--- Document excerpt Enclosed Below ---
|Ph.D Student||Shimron Efrat|
|Subject||Investigation of Methods for Acceleration of MRI|
Image Acquisition and Reconstruction
|Department||Department of Biomedical Engineering||Supervisor||PROF. Haim Azhari|
|Full Thesis text|
A major drawback of Magnetic Resonance Imaging (MRI) is its long acquisition time, which lasts commonly about 30-60 minutes per scan. This hinders the clinical usage of MRI, reduces patient comfort, reduces the scanner’s throughput and reduces image quality due to motion related artifacts. The aim of this study was to investigate novel methods for reducing the MRI scan time. Two approaches were developed: the first is applicable for static imaging and the other for dynamic imaging. These approaches utilize sub-Nyquist sampling and adequate reconstruction schemes, involving concepts from the theory of Compressed Sensing (CS) and fast Parallel Imaging (PI) using multi-coil arrays.
First, for accelerating acquisition of static MRI images, a Convolution-based Reconstruction for Parallel Imaging (CORE-PI) method was developed. CORE-PI is based on image reconstruction in the Stationary Wavelet Transform (SWT) domain. It advantageously offers flexible undersampling, a parameter-free implementation, non-iterative computations and short runtimes. The method was validated through experiments with in-vivo data obtained from 7Tesla brain scans performed at Leiden University Medical Center (LUMC). The results demonstrated that CORE-PI outperforms current PI methods such as GRAPPA and l1-SPIRiT. CORE-PI provides reconstructions with a higher accuracy than these methods, and its runtimes are significantly shorter (55%-75% and 20% shorter than the GRAPPA and l1-SPIRiT computations respectively).
--- End of Enclosed Document excerpt ---
--- Dataset excerpts Enclosed Below ---
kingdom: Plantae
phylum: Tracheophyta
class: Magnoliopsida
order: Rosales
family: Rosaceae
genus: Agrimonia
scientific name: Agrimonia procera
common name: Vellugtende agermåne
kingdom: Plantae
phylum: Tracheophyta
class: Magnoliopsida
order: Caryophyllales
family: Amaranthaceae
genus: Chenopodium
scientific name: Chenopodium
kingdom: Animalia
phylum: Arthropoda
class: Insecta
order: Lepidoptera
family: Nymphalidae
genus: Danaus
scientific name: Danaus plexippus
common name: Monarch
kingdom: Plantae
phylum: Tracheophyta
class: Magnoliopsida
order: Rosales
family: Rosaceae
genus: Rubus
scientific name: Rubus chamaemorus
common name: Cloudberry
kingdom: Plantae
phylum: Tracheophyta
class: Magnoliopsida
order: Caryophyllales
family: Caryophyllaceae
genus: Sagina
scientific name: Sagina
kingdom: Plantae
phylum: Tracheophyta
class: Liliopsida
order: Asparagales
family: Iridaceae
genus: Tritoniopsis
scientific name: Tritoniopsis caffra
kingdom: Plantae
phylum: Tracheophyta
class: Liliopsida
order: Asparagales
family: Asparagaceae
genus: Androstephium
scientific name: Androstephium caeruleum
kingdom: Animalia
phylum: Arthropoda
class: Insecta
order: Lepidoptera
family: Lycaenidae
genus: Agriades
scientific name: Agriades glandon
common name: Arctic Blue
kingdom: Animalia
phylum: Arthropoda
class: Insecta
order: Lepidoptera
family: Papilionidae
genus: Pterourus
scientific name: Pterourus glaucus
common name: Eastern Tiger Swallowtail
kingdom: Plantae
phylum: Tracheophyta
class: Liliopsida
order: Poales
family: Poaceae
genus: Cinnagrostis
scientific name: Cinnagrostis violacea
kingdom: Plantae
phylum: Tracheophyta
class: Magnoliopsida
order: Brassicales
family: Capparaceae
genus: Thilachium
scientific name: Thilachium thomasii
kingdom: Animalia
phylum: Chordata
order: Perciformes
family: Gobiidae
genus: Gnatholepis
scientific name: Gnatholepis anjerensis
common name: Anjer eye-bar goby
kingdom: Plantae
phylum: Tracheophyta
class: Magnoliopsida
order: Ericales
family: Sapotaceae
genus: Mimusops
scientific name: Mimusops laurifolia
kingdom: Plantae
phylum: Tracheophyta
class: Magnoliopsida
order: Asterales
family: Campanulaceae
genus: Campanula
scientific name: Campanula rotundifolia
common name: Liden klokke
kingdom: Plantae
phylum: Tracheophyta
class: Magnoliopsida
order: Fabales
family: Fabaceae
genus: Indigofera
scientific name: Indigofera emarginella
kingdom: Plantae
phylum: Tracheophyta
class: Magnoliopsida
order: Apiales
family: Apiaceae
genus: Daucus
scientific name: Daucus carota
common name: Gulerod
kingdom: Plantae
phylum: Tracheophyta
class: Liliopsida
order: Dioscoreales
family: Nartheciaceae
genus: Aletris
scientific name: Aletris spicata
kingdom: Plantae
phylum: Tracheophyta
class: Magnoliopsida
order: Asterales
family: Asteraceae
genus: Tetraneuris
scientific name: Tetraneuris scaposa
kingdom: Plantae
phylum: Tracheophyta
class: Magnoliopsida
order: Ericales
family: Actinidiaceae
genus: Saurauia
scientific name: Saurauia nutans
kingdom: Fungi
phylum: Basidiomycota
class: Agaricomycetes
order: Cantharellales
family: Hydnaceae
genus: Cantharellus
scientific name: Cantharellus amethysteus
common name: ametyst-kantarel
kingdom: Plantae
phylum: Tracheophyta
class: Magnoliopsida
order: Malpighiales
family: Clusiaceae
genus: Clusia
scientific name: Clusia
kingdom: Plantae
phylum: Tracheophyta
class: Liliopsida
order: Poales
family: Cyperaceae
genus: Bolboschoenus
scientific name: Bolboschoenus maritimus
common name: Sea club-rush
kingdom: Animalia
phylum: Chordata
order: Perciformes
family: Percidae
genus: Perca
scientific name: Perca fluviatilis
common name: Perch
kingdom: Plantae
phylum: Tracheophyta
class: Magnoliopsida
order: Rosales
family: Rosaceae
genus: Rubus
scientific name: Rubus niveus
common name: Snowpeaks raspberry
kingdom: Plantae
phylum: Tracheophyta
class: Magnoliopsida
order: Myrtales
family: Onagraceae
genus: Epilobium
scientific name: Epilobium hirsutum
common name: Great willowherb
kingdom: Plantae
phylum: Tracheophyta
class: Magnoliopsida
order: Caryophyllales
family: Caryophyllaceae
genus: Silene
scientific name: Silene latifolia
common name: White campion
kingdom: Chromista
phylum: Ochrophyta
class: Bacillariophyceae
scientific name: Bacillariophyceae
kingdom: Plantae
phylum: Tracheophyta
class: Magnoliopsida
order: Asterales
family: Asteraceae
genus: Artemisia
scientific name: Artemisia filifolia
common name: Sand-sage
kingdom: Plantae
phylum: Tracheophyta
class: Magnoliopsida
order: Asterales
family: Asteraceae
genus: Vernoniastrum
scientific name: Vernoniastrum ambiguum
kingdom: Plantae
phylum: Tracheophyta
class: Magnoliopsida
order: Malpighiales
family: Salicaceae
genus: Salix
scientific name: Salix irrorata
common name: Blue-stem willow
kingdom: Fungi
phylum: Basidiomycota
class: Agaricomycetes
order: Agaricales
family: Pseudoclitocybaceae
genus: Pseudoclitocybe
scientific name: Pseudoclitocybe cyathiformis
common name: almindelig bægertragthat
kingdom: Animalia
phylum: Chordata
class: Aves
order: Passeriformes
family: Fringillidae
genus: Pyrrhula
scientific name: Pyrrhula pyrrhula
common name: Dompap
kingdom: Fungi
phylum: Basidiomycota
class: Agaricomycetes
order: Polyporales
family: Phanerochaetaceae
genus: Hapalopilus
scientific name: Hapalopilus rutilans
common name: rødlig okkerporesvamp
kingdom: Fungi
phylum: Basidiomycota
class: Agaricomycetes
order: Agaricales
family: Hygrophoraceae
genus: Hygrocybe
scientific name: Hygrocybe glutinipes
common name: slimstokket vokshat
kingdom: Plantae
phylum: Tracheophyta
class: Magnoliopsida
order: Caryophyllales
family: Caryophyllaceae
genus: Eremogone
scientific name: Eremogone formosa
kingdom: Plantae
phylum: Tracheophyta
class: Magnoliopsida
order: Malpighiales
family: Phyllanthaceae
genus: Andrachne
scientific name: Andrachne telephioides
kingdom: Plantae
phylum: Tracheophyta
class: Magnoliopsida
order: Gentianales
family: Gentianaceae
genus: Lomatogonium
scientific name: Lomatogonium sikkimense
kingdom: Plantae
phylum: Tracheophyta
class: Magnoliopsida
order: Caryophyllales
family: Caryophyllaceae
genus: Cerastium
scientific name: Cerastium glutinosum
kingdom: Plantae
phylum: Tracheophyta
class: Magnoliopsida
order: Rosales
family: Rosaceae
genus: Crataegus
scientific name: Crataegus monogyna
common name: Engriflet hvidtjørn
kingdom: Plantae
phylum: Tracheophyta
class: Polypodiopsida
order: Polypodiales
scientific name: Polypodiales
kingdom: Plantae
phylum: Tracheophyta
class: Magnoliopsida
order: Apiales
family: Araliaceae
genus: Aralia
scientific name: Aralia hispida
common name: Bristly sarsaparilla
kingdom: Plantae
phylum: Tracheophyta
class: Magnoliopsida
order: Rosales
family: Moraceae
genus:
--- End of Enclosed Dataset excerpts ---
**Check your understanding:**
1 - From the MRI thesis abstract, print the passage between "First, for accelerating" and "l1-SPIRiT computations respectively).", inclusive.
2 - Answer these questions using the MRI thesis abstract:
(a) How long does an MRI scan commonly last?
(b) Where were the 7Tesla brain scans performed?
(c) In what domain does CORE-PI reconstruct images?

**Response list:**
1 -
First, for accelerating acquisition of static MRI images, a Convolution-based Reconstruction for Parallel Imaging (CORE-PI) method was developed. CORE-PI is based on image reconstruction in the Stationary Wavelet Transform (SWT) domain. It advantageously offers flexible undersampling, a parameter-free implementation, non-iterative computations and short runtimes. The method was validated through experiments with in-vivo data obtained from 7Tesla brain scans performed at Leiden University Medical Center (LUMC). The results demonstrated that CORE-PI outperforms current PI methods such as GRAPPA and l1-SPIRiT. CORE-PI provides reconstructions with a higher accuracy than these methods, and its runtimes are significantly shorter (55%-75% and 20% shorter than the GRAPPA and l1-SPIRiT computations respectively).

2 -
(a) About 30-60 minutes per scan.
(b) At Leiden University Medical Center (LUMC).
(c) In the Stationary Wavelet Transform (SWT) domain.